Additionally, certain individuals are immune from defamation due to “privilege” granted on the basis of their circumstances and positions. For instance, members of parliament are immune from defamation for whatever is said inside the parliament against any other member (which explains a great deal). Also, witnesses in a trial may be immune from defamation which occurs while giving evidence.
A defamation claim can be mitigated by issuing a retraction and apology to the concerned individual. In the case of a newspaper article, the retraction and apology should have equal prominence as the initial defamatory article (same size, position etc.).
A claim of defamation should necessarily contain the words spoken or written verbatim (reproduced in writing). It is also necessary to send a letter of demand before a claim is brought to court. The general claims for defamation in Sri Lanka usually start at over Rs. 50 million.
Another important factor in a defamation claim is the place of publication, which, in the typical case of a newspaper, is deemed to be the place of printing. In case of a particular article of a newspaper being established as defamatory, the writer of that article, the editor of the newspaper, and the newspaper company are generally assumed to be liable for defamation unless proven otherwise.
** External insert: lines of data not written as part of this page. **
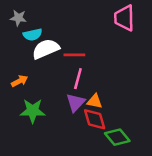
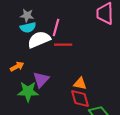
gray star: (18, 18) -> (27, 16), moved
pink line: (78, 79) -> (56, 28), moved
purple triangle: (76, 103) -> (41, 80), moved

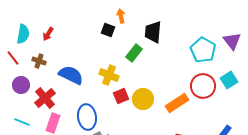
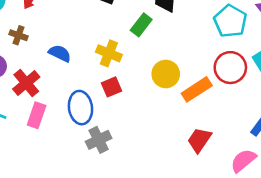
blue semicircle: (71, 75) -> (60, 53), size x0.7
red square: (121, 96) -> (111, 87), moved
yellow circle: (143, 99) -> (166, 74), moved

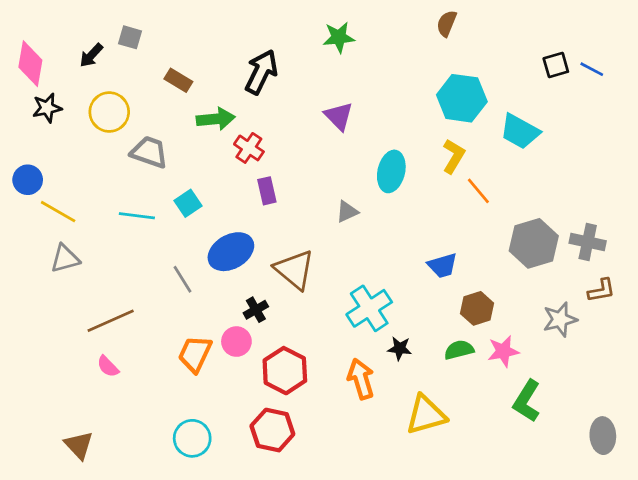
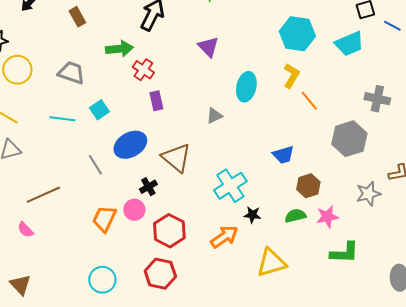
blue line: (592, 69) -> (392, 26), moved
brown rectangle: (178, 80) -> (77, 17), moved, turned 30
yellow circle: (109, 112) -> (17, 70), moved
cyan trapezoid: (520, 131) -> (349, 44), moved, turned -52
gray cross: (588, 242) -> (377, 99), moved
pink semicircle: (108, 366) -> (25, 230), moved
orange arrow: (361, 379) -> (224, 237), turned 72
green L-shape: (527, 401) -> (344, 253), turned -120

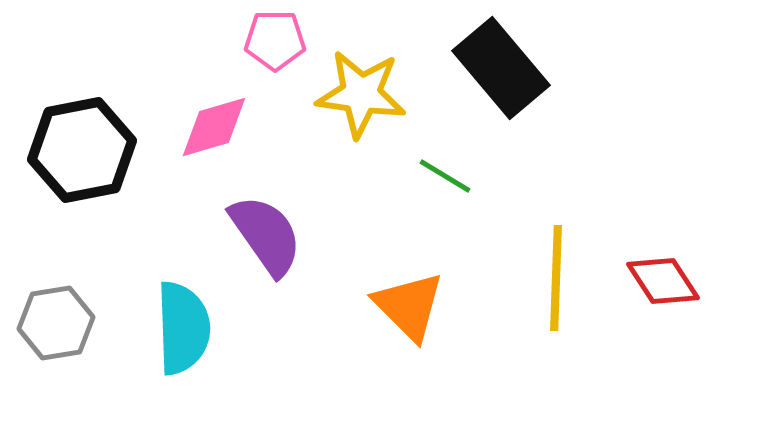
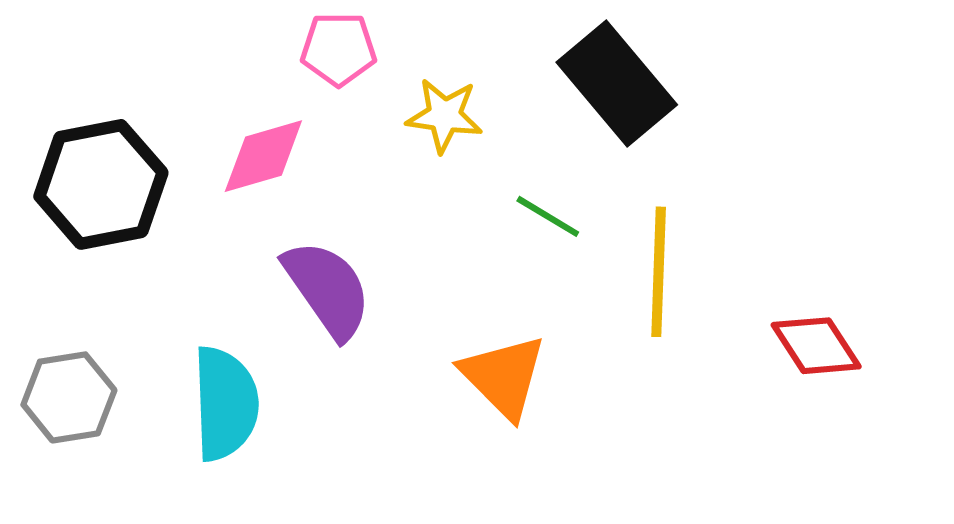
yellow star: (361, 94) -> (444, 116), size x0.7
yellow line: (556, 278) -> (659, 272), moved

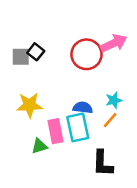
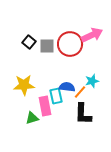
gray square: (21, 57) -> (47, 46), moved
orange line: (110, 120) -> (80, 92), moved
cyan rectangle: (78, 127) -> (56, 96), moved, size x0.7
black L-shape: (103, 163) -> (83, 114), moved

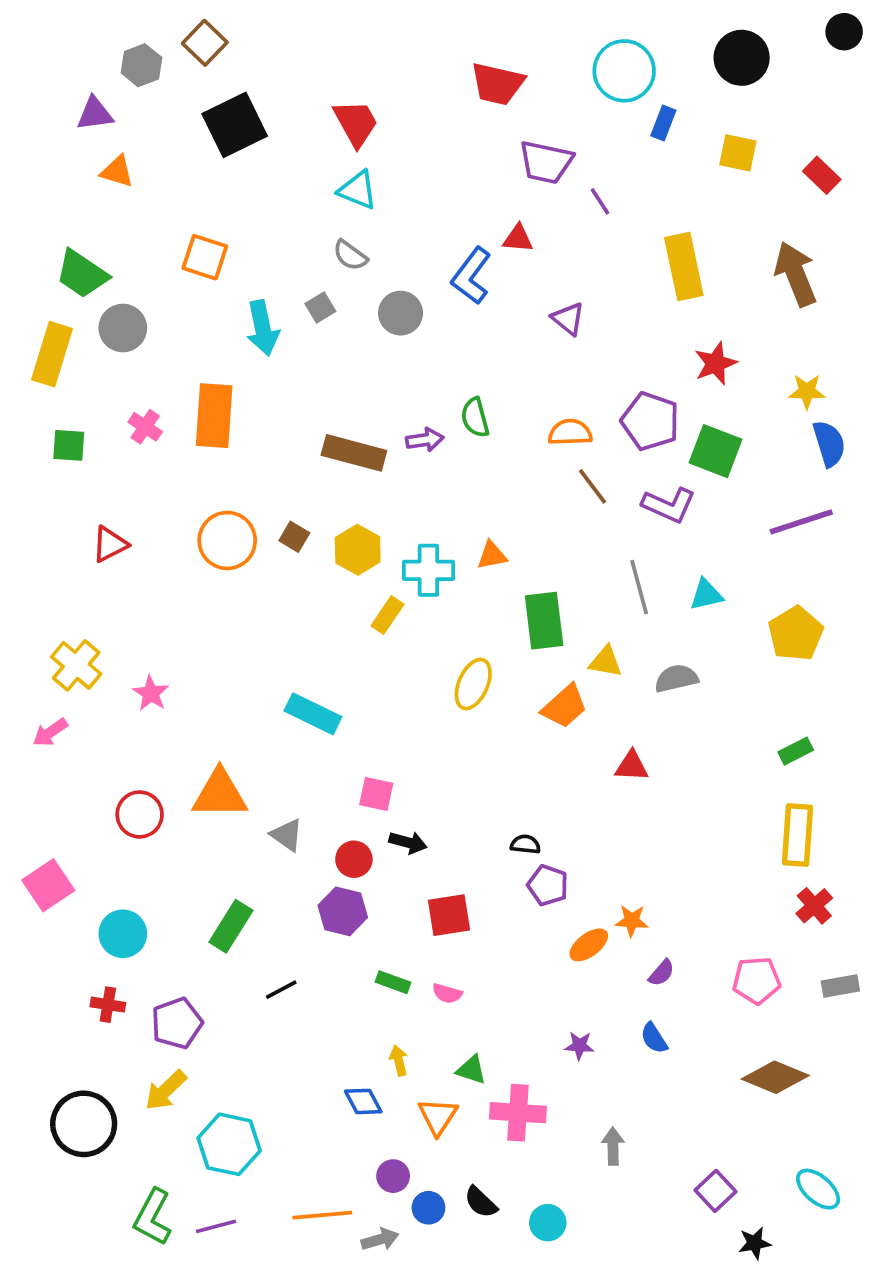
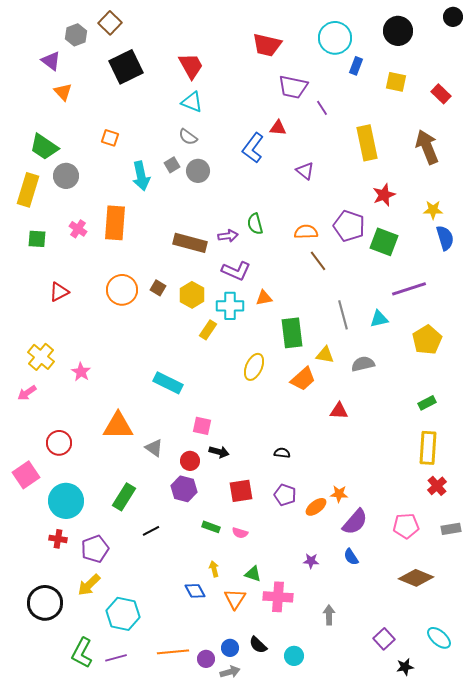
purple triangle: (95, 114) -> (51, 61), turned 45
orange triangle: (117, 171) -> (63, 92), turned 30
orange square: (205, 257) -> (110, 138), size x0.7
gray circle: (401, 313) -> (198, 171), moved
purple L-shape: (669, 505) -> (236, 271), moved
purple line: (801, 522) -> (409, 289), moved
red circle: (140, 814) -> (59, 443), moved
purple pentagon: (548, 885) -> (285, 495), moved
cyan circle: (123, 934) -> (66, 501), size x1.4
purple semicircle: (661, 973) -> (355, 522), size x1.8
purple circle: (393, 1176) -> (206, 659), moved
gray arrow: (380, 1239) -> (230, 672), moved

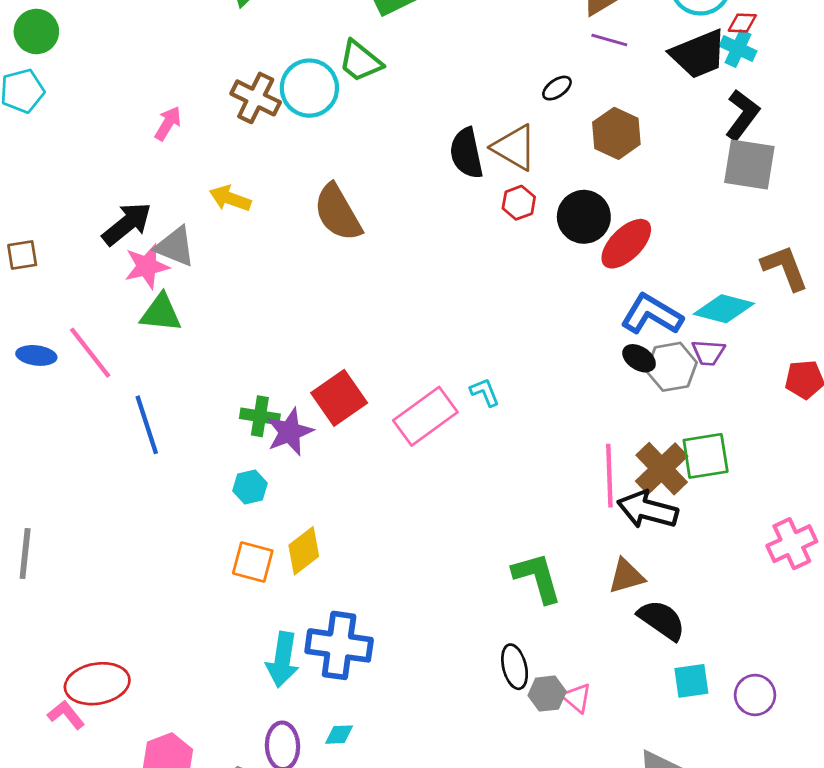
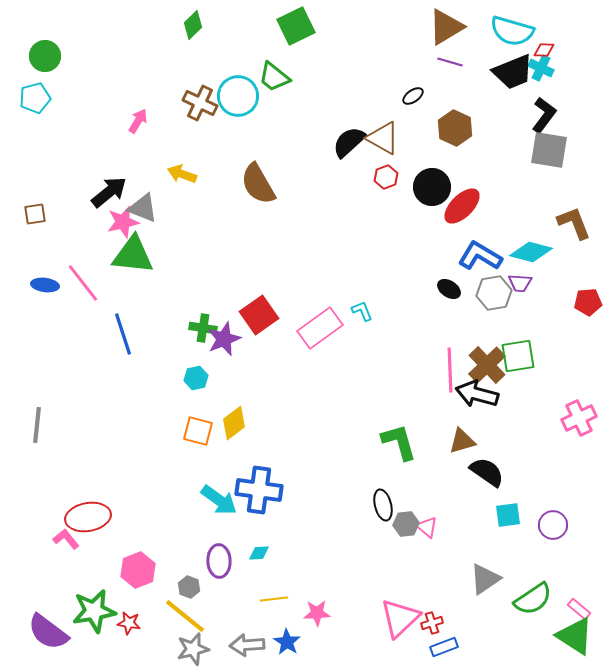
black semicircle: (466, 153) -> (349, 142), turned 60
green triangle: (161, 313) -> (133, 255), size x1.4
black ellipse: (639, 358) -> (449, 289), moved
cyan arrow: (283, 660) -> (219, 500), turned -63

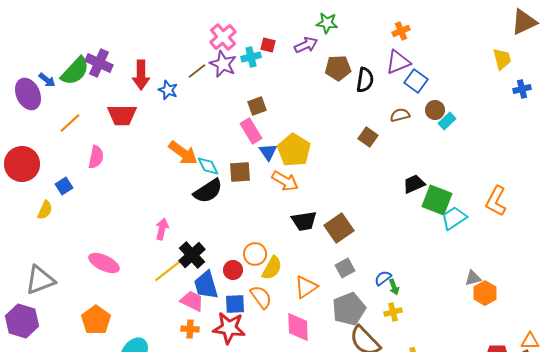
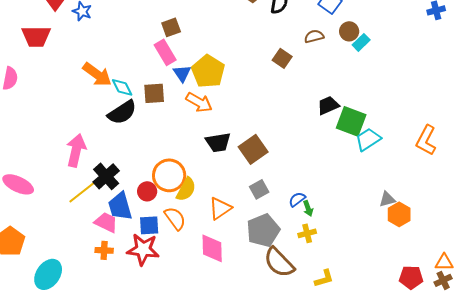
orange L-shape: (496, 201) -> (426, 140), moved
pink arrow: (162, 229) -> (76, 150), size x1.5
orange circle: (255, 254) -> (169, 175), size x1.4

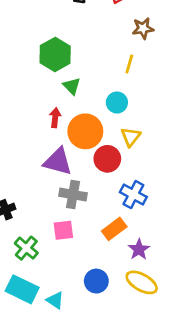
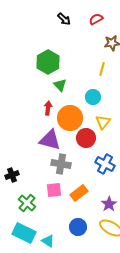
orange rectangle: (114, 229) -> (79, 193), moved

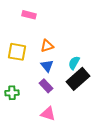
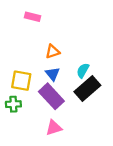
yellow square: (17, 52) -> (21, 81), moved
purple rectangle: (46, 86) -> (51, 96), size x1.6
pink triangle: (48, 114) -> (54, 128), turned -35

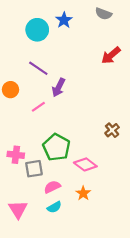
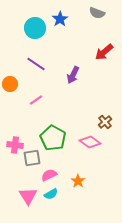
purple arrow: (59, 87) -> (73, 75), moved
pink diamond: (85, 164) -> (90, 142), moved
pink triangle: (18, 209) -> (28, 196), moved

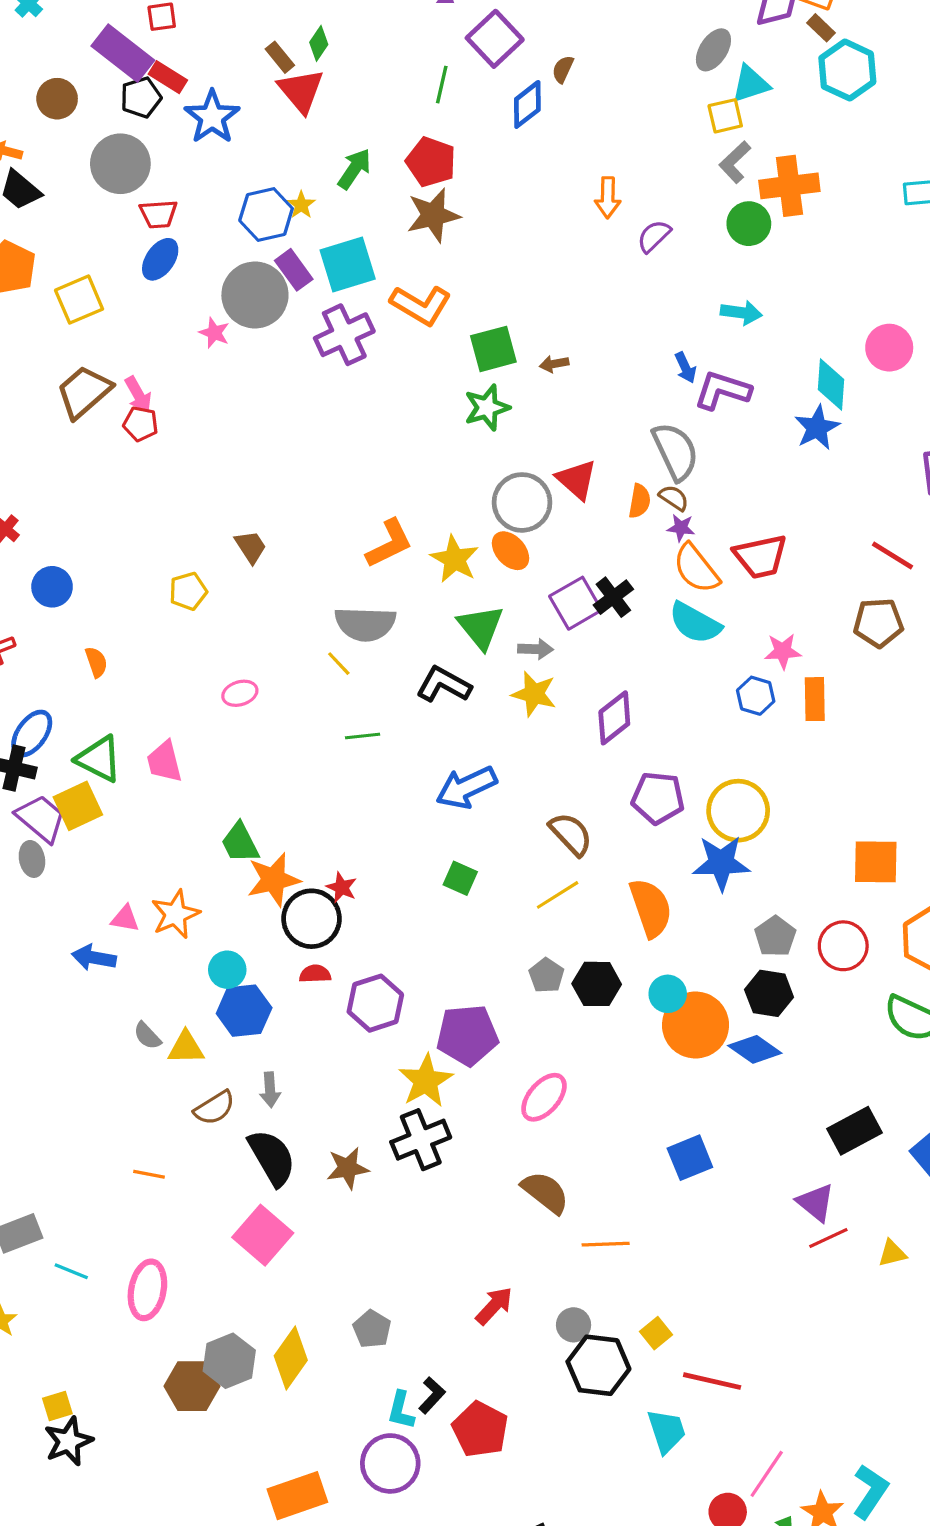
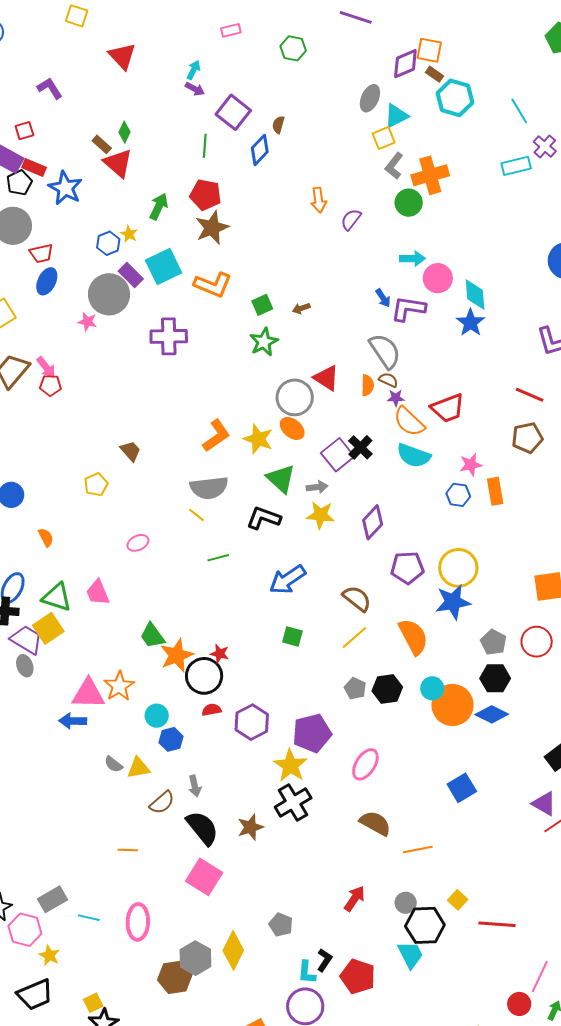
blue hexagon: (266, 215) -> (108, 243), size x0.7
purple cross: (344, 335) -> (169, 336), moved, turned 33
pink circle: (889, 348) -> (438, 278), moved
green square: (493, 349) -> (262, 305), size x0.7
pink triangle: (125, 919) -> (88, 694), size x1.8
blue hexagon: (244, 1011) -> (171, 739), size x0.7
cyan trapezoid: (667, 1431) -> (410, 955), moved

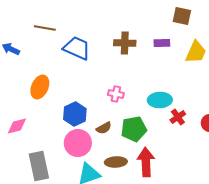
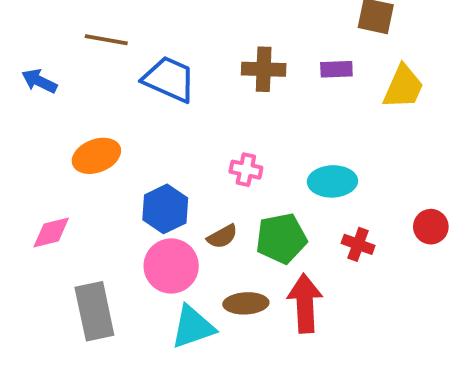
orange ellipse: (40, 87) -> (96, 156), turned 45
red cross: (178, 117) -> (358, 244), moved, turned -35

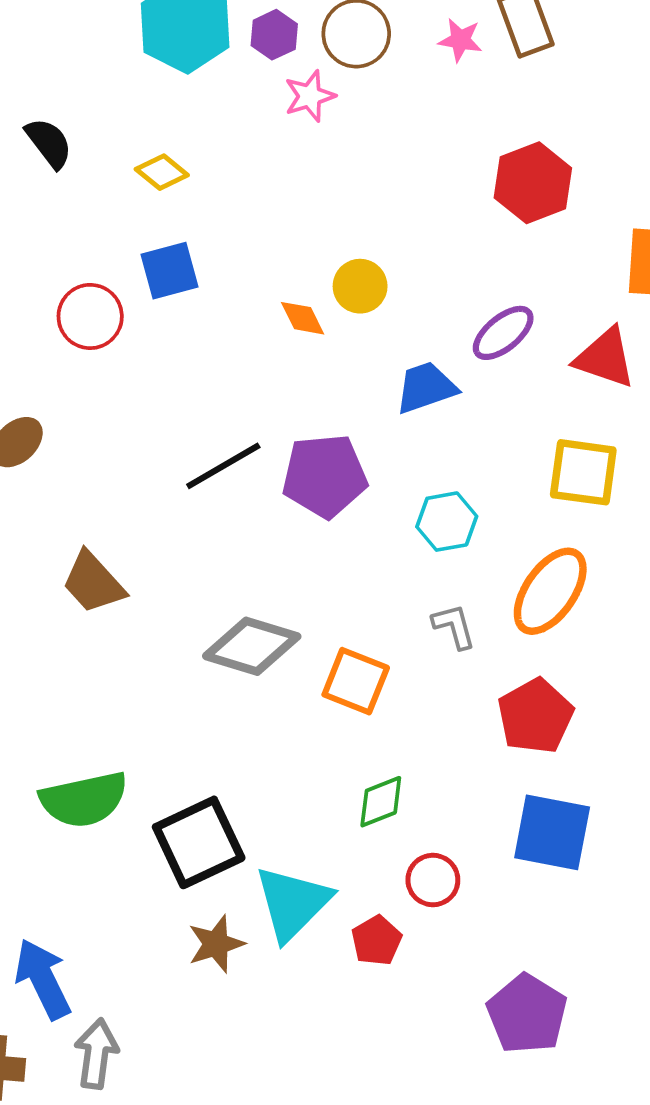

A claim in defamation has to be instituted in a District Court where the defendant resides, or where the defamatory material was published.
Defamation And Facebook
Given the above framework of the law of defamation, it is now possible to consider whether someone can sue another over a comment or “status” published on Facebook about them. Although still not attempted in Sri Lanka, it is technically possible to make such a claim since the act of sharing a defamatory status (if proven to be so) has the effect of “publishing” defamatory material to an audience of thousands (depending on privacy settings).
However, innocent “sharing” of defamatory material without knowing such material to be defamatory may not bring any liability under the above-mentioned defence of innocent dissemination.
While defamation seems like a tool to curtail the right to freedom of expression, Sri Lankan reporters and newspapers have a rich legal history of fighting such suits to safeguard media freedom and freedom of speech. No one should hesitate to express their opinion or report a truthful story for genuine intentions for fear of being sued, as doing so would lead to an ignorant society.